Then spake King Bagdemagus unto Sir Launcelot, "Sir, your courtesy will shend [ruin] us all, and your courtesy hath caused all this sorrow; for and they thus override our lands, they shall by process of time bring us all to nought, whilst we thus hide us in holes."
Then said the good knight Sir Galihud to Sir Launcelot, "Sir, here be knights come of kings' blood, that will not long droop and they were without the walls; therefore give us leave, as we are knights, to meet them in the field, and we shall slay them, that they shall curse the time that ever they came into this country."
Then spake the seven brethren of North Wales, and they were seven noble knights as a man might seek in seven kings' lands, or he might find such seven knights, then they spake all with one voice, "Sir Launcelot, for Christ's sake let us ride out with Sir Galihud, for we been never wont to cower in castles nor in towns."
Then speake Sir Launcelot, which was master and governor of them all, "My fair lords, howbeit we will as at this time keep our strong walls, and I shall send a messenger unto my lord King Arthur, desiring him to take a treaty; for better is peace than always war."
So Sir Launcelot sent forth a damsel and a dwarf with her, requiring King Arthur to leave his war upon his lands.

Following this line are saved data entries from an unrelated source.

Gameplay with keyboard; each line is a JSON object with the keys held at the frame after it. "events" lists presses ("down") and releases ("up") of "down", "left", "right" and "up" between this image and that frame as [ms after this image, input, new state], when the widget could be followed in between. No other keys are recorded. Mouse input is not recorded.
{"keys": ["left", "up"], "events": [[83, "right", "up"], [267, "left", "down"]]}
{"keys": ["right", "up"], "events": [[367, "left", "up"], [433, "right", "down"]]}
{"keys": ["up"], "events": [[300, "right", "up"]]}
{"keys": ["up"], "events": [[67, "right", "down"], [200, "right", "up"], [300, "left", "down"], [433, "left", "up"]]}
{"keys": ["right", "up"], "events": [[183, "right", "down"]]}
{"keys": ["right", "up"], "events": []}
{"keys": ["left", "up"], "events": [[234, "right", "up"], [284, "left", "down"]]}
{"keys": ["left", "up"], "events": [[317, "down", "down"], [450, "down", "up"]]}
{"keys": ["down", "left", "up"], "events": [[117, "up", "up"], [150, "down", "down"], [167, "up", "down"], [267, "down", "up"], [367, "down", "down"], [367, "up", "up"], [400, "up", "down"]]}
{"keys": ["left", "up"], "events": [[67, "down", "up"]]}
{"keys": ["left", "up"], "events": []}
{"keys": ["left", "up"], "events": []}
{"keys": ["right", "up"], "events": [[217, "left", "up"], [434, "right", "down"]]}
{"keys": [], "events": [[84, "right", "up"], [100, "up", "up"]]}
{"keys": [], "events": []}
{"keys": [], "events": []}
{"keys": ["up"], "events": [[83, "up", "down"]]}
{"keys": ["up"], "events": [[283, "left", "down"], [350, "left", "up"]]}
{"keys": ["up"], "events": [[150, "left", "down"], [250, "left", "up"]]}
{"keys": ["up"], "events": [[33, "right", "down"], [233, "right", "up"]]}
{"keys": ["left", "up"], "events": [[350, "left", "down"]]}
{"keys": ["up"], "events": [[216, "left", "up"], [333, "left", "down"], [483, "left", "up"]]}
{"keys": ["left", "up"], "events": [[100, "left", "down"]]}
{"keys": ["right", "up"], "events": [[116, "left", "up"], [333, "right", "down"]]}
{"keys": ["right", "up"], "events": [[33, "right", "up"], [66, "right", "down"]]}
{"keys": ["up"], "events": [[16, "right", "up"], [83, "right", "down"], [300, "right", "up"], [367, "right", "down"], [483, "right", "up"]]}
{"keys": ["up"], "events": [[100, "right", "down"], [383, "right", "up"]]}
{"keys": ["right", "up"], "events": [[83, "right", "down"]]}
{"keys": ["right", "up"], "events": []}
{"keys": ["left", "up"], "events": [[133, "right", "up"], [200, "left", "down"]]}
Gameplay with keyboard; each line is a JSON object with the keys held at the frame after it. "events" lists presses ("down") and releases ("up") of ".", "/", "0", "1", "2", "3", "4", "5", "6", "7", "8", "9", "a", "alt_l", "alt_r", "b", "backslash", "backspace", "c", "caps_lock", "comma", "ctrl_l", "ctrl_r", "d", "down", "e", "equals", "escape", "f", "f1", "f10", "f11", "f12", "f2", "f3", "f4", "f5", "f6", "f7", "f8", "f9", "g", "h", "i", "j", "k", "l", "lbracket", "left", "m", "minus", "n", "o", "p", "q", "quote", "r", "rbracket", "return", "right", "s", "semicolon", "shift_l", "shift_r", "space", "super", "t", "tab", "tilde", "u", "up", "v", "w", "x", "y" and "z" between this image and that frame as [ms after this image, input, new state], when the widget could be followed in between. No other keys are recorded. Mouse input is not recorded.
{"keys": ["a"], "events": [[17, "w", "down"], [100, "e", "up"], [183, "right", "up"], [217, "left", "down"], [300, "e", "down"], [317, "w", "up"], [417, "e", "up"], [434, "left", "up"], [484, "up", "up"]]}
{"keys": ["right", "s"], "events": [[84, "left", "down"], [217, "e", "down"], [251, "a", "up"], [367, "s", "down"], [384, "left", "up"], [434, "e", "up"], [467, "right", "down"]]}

And so she started upon a palfrey, and the dwarf ran by her side.
[But Sir Gawaine would have no peace nor treaties, and sent vile messages back to Sir Launcelot, and presently led the host to Sir Launcelot's castle.]
So thus they endured well half a year, and much slaughter of people there was on both parties. Then it befell upon a day that Sir Gawaine came before the gates armed at all pieces upon a great courser, with a great spear in his hand; and then he cried with a loud voice, "Where art thou now, thou false traitor Sir Launcelot? why dost thou hide thyself within holes and walls like a coward? look out now, thou false traitor knight, and here I shall revenge upon thy body the death of my three brethren."
All this language heard Sir Launcelot, and his kin every deal; and then his knights drew about him, and they said all at once unto Sir Launcelot, "Sir Launcelot, now ye must defend you like a knight, or else ye be shamed for ever; for now ye be called upon treason, it is time for you to stir, for ye have slept over long, and suffered over much."
"So God me help," said Sir Launcelot, "I am right heavy of Sir Gawaine's words, for now he chargeth me with a great charge; and therefore I wot it as well as ye that I must defend me, or else to be a recreant knight."
Then Sir Launcelot commanded to saddle his strongest horse, and bade fetch his armor, and bring all unto the gate of the tower. And then Sir Launcelot spake on high unto King Arthur, and said, "My lord and noble king which made me knight, wit you well that I am right heavy for your sake, that ye thus sue upon me, and always I forbare you; for, and I would have been revengeable, I might have met you in the midst of the field, and there to have made your boldest knights full tame; and now I have forborne you half a year, and have suffered you and Sir Gawaine to do what ye would, and now I may endure it no longer; now must I needs defend myself, in so much as Sir Gawaine hath appealed me of treason, the which is greatly against my will, that ever I should fight against any of your blood; but now I may not forsake it, I am driven thereto as a beast to a bay."